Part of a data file
^^^^^^^^

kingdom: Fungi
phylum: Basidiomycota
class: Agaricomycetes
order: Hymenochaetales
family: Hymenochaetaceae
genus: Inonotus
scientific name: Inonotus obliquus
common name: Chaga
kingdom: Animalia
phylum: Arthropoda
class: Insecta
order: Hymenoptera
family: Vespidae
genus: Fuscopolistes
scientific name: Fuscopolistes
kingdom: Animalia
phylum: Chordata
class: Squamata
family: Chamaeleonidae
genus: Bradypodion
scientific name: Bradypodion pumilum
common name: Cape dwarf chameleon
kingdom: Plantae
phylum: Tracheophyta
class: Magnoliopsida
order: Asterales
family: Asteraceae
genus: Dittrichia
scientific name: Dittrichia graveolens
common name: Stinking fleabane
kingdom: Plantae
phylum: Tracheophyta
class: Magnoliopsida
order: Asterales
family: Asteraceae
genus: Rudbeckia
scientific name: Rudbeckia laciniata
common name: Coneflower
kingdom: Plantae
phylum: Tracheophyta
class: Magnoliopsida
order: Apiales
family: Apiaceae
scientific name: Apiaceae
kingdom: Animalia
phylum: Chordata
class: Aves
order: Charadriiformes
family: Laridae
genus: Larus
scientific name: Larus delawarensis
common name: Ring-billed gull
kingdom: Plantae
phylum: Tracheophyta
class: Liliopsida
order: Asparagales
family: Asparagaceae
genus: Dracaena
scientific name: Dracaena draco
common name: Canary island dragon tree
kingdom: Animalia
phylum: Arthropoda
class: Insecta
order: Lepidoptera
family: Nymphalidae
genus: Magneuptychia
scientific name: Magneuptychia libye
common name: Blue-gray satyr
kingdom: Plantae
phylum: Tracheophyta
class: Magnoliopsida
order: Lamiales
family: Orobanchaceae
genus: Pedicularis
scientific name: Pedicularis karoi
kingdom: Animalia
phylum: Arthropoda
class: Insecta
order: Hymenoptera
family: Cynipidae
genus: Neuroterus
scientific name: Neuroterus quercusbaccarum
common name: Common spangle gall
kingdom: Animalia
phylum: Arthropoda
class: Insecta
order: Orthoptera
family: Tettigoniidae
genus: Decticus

^^^^^^^^

Can you give back every line of the listing above, with nothing changed?

kingdom: Fungi
phylum: Basidiomycota
class: Agaricomycetes
order: Hymenochaetales
family: Hymenochaetaceae
genus: Inonotus
scientific name: Inonotus obliquus
common name: Chaga
kingdom: Animalia
phylum: Arthropoda
class: Insecta
order: Hymenoptera
family: Vespidae
genus: Fuscopolistes
scientific name: Fuscopolistes
kingdom: Animalia
phylum: Chordata
class: Squamata
family: Chamaeleonidae
genus: Bradypodion
scientific name: Bradypodion pumilum
common name: Cape dwarf chameleon
kingdom: Plantae
phylum: Tracheophyta
class: Magnoliopsida
order: Asterales
family: Asteraceae
genus: Dittrichia
scientific name: Dittrichia graveolens
common name: Stinking fleabane
kingdom: Plantae
phylum: Tracheophyta
class: Magnoliopsida
order: Asterales
family: Asteraceae
genus: Rudbeckia
scientific name: Rudbeckia laciniata
common name: Coneflower
kingdom: Plantae
phylum: Tracheophyta
class: Magnoliopsida
order: Apiales
family: Apiaceae
scientific name: Apiaceae
kingdom: Animalia
phylum: Chordata
class: Aves
order: Charadriiformes
family: Laridae
genus: Larus
scientific name: Larus delawarensis
common name: Ring-billed gull
kingdom: Plantae
phylum: Tracheophyta
class: Liliopsida
order: Asparagales
family: Asparagaceae
genus: Dracaena
scientific name: Dracaena draco
common name: Canary island dragon tree
kingdom: Animalia
phylum: Arthropoda
class: Insecta
order: Lepidoptera
family: Nymphalidae
genus: Magneuptychia
scientific name: Magneuptychia libye
common name: Blue-gray satyr
kingdom: Plantae
phylum: Tracheophyta
class: Magnoliopsida
order: Lamiales
family: Orobanchaceae
genus: Pedicularis
scientific name: Pedicularis karoi
kingdom: Animalia
phylum: Arthropoda
class: Insecta
order: Hymenoptera
family: Cynipidae
genus: Neuroterus
scientific name: Neuroterus quercusbaccarum
common name: Common spangle gall
kingdom: Animalia
phylum: Arthropoda
class: Insecta
order: Orthoptera
family: Tettigoniidae
genus: Decticus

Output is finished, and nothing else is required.